Introduction 
Le lancement en septembre 2013 de la politique nationale d’immigration et d’asile marque la redéfinition du profil migratoire du Maroc. En effet, le Maroc ne se conçoit désormais plus uniquement en tant que pays d’émigration et de transit mais aussi en tant que pays d’immigration. 

La nouvelle politique marocaine qui se veut « humaniste, globale et cohérente » (MCMREAM, 2016) a permis de régulariser la situation administrative de quelque 50 000 migrants. A travers l’adoption de la Stratégie Nationale d’Immigration et d’Asile (SNIA) en 2014, le Maroc exprime sa volonté de faire bénéficier les étrangers des mêmes droits que ceux dont jouissent les citoyens marocains. C’est à ce titre par exemple, que les immigrés régularisés se sont vu octroyer le droit d’exercer une activité professionnelle sans que le principe de préférence nationale ne leur soit opposé, de scolariser leurs enfants, de se faire soigner ou encore de créer des associations ou des coopératives dans les mêmes conditions que les marocains. 

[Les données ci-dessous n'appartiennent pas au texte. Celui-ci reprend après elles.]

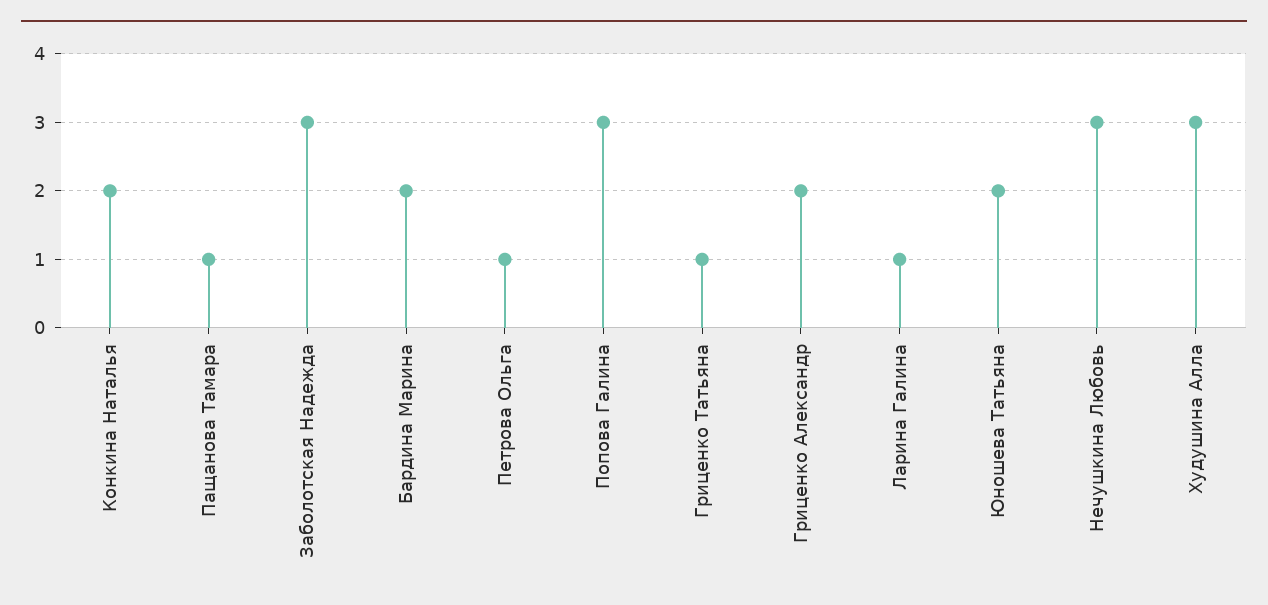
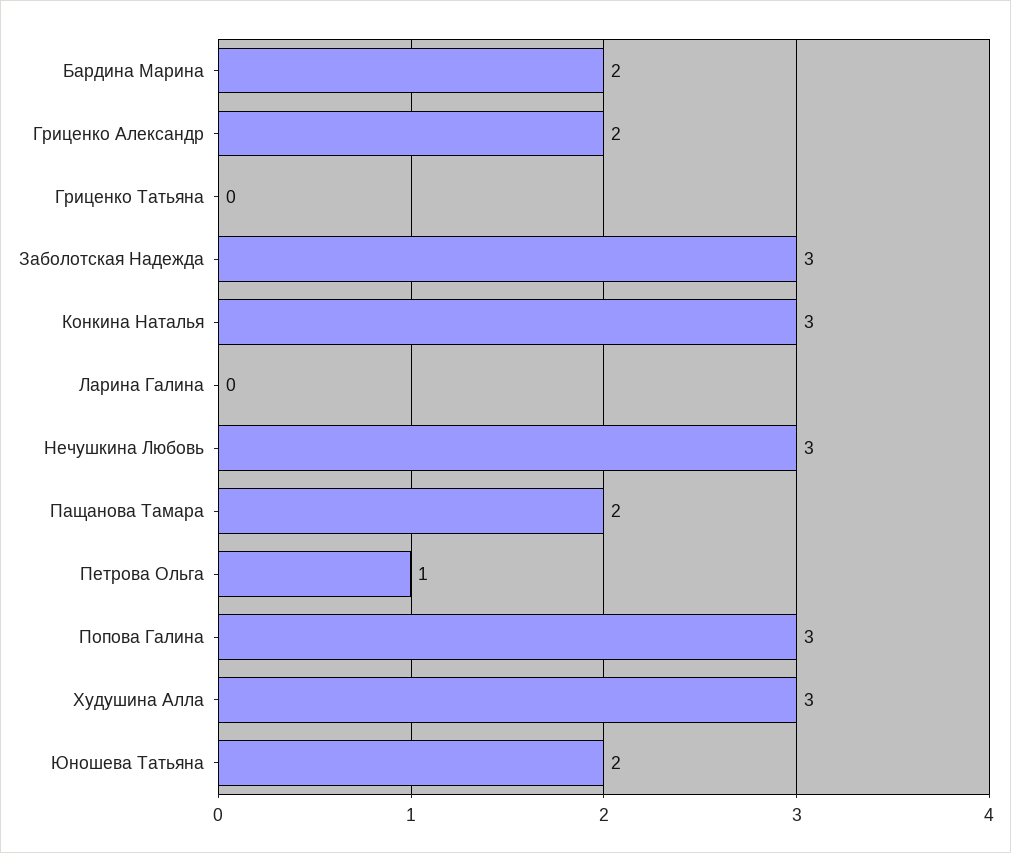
Конкина Наталья: 2 -> 3
Пащанова Тамара: 1 -> 2
Гриценко Татьяна: 1 -> 0
Ларина Галина: 1 -> 0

La conduite d’une telle politique interroge, notamment parce que la gestion migratoire privilégiée par le Maroc jusque-là consistait à lutter activement contre les migrations irrégulières. L’adoption en 2003 de la loi n°02-03 (relative à l’entrée et au séjour des étrangers, à l’émigration et l’immigration irrégulières) (BORM n°5162, 11/11/2003), qui se caractérise par sa forte orientation sécuritaire au détriment de la garantie du respect des droits internationalement reconnus aux étrangers, en atteste largement. Cette loi s’était également accompagnée de nouvelles créations institutionnelles, de la mobilisation de moyens humains et matériels importants et de l’adoption d’une stratégie globale de lutte contre la migration irrégulière. 

La problématique de la thèse reprend une interrogation simple : comment expliquer qu’un État comme le Maroc décide d’entreprendre une politique migratoire particulièrement accueillante en 2013 ? La réponse à cette question suppose de chercher les raisons qui sous-tendent le changement de conduite opéré en 2013 et de comprendre pourquoi et comment ce changement a-t-il été rendu possible. 

La réflexion menée dans la thèse cherche à expliquer la politique migratoire de l’État. En science politique, la politique migratoire peut être définie comme étant l’ensemble des règles du droit positif (lois, réglementations et autres actes qui ont force de droit) adoptées et appliquées par un État avec pour objectif d’affecter le volume, l’origine, la direction et la composition interne de la migration (De Haas et Vezzoli, 2011 ; Czaika et De Haas, 2013). La politique migratoire est souvent le résultat de compromis entre des intérêts concurrents multiples (De Haas et al., 2018) dont les objectifs ne sont pas singuliers et peuvent donc difficilement être définis de manière objective (Hollifield, 1992 ; Freeman, 1995 ; Czaika et De Haas, 2013).